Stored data
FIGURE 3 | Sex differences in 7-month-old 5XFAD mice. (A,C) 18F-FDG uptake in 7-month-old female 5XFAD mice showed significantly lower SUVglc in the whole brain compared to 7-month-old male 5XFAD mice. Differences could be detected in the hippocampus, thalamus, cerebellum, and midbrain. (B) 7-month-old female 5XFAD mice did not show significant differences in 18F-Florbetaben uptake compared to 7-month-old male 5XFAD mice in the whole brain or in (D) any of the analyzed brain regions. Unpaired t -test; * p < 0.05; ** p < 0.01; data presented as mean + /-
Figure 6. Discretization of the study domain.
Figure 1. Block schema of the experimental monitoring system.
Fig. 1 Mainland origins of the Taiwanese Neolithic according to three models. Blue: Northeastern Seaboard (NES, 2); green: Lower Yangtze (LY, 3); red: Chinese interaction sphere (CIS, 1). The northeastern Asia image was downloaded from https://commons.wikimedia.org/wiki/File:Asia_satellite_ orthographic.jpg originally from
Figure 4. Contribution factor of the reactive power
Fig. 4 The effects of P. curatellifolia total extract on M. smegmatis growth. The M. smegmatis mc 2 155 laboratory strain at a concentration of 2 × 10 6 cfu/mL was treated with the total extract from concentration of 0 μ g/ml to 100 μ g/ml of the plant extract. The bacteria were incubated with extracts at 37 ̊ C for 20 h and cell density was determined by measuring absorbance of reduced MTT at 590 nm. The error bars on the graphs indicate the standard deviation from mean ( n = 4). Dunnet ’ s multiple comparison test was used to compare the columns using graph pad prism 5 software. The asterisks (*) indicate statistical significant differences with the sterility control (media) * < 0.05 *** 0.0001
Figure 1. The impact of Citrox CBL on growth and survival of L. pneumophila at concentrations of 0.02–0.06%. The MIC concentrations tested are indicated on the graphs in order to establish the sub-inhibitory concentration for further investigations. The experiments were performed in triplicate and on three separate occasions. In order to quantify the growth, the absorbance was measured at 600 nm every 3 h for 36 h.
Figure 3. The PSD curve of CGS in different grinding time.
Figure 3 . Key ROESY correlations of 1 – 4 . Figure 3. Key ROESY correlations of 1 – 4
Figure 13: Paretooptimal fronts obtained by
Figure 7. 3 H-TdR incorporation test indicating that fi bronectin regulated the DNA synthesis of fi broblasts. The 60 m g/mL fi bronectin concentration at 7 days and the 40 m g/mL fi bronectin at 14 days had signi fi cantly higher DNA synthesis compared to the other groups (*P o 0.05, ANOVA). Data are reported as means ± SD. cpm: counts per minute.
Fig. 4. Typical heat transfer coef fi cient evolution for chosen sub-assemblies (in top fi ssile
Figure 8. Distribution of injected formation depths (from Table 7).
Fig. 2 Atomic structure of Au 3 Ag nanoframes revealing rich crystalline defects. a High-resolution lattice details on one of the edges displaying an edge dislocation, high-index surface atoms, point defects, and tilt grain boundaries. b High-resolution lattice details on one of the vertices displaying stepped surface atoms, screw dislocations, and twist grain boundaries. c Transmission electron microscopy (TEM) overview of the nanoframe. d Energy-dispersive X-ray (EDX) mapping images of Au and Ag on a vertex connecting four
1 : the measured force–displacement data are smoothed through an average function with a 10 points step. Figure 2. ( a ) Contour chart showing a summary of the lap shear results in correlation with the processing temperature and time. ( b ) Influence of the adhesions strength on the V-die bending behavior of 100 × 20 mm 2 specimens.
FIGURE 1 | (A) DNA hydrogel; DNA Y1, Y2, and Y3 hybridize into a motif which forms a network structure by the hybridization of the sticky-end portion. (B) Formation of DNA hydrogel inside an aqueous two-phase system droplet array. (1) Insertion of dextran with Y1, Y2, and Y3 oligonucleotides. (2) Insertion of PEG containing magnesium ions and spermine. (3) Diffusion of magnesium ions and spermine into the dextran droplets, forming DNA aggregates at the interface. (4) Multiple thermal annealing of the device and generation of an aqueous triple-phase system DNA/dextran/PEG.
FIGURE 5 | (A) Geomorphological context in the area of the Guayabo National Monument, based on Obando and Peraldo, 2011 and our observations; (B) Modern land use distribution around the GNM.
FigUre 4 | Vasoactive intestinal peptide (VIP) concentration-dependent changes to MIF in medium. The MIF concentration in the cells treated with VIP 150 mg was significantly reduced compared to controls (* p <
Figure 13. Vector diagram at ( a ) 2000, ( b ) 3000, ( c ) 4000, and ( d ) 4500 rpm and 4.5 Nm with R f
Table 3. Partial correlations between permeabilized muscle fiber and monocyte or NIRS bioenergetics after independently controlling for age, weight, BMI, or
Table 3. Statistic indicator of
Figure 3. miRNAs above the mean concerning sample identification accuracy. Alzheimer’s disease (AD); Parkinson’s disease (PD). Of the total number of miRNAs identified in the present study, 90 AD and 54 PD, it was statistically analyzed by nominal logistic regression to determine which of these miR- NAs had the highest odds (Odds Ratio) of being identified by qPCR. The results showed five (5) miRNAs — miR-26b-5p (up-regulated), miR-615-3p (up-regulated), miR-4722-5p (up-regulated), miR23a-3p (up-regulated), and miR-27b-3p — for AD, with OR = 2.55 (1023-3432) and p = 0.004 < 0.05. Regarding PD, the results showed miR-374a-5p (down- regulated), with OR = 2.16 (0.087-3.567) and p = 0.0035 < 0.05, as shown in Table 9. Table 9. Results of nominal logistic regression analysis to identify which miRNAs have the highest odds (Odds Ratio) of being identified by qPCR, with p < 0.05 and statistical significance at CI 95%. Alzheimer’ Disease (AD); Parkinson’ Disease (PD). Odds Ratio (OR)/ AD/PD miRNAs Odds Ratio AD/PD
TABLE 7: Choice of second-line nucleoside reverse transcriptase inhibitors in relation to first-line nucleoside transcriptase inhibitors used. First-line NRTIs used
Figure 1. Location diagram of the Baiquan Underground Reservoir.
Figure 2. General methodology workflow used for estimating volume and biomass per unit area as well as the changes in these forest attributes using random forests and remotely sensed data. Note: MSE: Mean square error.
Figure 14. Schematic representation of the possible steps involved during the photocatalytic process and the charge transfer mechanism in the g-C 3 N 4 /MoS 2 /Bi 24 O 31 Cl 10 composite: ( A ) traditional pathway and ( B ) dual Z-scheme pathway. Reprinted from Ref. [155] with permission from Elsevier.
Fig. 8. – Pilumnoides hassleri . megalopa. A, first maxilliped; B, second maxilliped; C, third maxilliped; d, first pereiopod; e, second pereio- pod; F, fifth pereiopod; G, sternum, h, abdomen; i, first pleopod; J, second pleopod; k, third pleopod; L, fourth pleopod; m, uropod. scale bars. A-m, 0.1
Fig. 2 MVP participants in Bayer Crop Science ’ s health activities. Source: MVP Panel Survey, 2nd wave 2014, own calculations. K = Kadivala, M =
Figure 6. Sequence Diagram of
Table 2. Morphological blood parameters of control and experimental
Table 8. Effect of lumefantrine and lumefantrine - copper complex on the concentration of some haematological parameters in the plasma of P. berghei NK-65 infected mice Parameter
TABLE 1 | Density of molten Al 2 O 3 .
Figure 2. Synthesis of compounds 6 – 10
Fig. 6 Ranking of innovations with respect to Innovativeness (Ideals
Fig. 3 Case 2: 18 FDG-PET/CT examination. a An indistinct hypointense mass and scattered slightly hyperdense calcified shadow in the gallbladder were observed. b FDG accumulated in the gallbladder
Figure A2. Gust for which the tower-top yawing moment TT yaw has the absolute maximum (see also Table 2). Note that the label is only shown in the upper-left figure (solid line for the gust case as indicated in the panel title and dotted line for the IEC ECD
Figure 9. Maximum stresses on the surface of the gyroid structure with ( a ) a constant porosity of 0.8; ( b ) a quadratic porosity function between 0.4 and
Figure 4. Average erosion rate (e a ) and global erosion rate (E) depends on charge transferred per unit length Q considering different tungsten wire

TASK STATEMENT - If the string "reduced" is in a line of the entries, pick that line out.

RESULT BELOW -
Fig. 4 The effects of P. curatellifolia total extract on M. smegmatis growth. The M. smegmatis mc 2 155 laboratory strain at a concentration of 2 × 10 6 cfu/mL was treated with the total extract from concentration of 0 μ g/ml to 100 μ g/ml of the plant extract. The bacteria were incubated with extracts at 37 ̊ C for 20 h and cell density was determined by measuring absorbance of reduced MTT at 590 nm. The error bars on the graphs indicate the standard deviation from mean ( n = 4). Dunnet ’ s multiple comparison test was used to compare the columns using graph pad prism 5 software. The asterisks (*) indicate statistical significant differences with the sterility control (media) * < 0.05 *** 0.0001
FigUre 4 | Vasoactive intestinal peptide (VIP) concentration-dependent changes to MIF in medium. The MIF concentration in the cells treated with VIP 150 mg was significantly reduced compared to controls (* p <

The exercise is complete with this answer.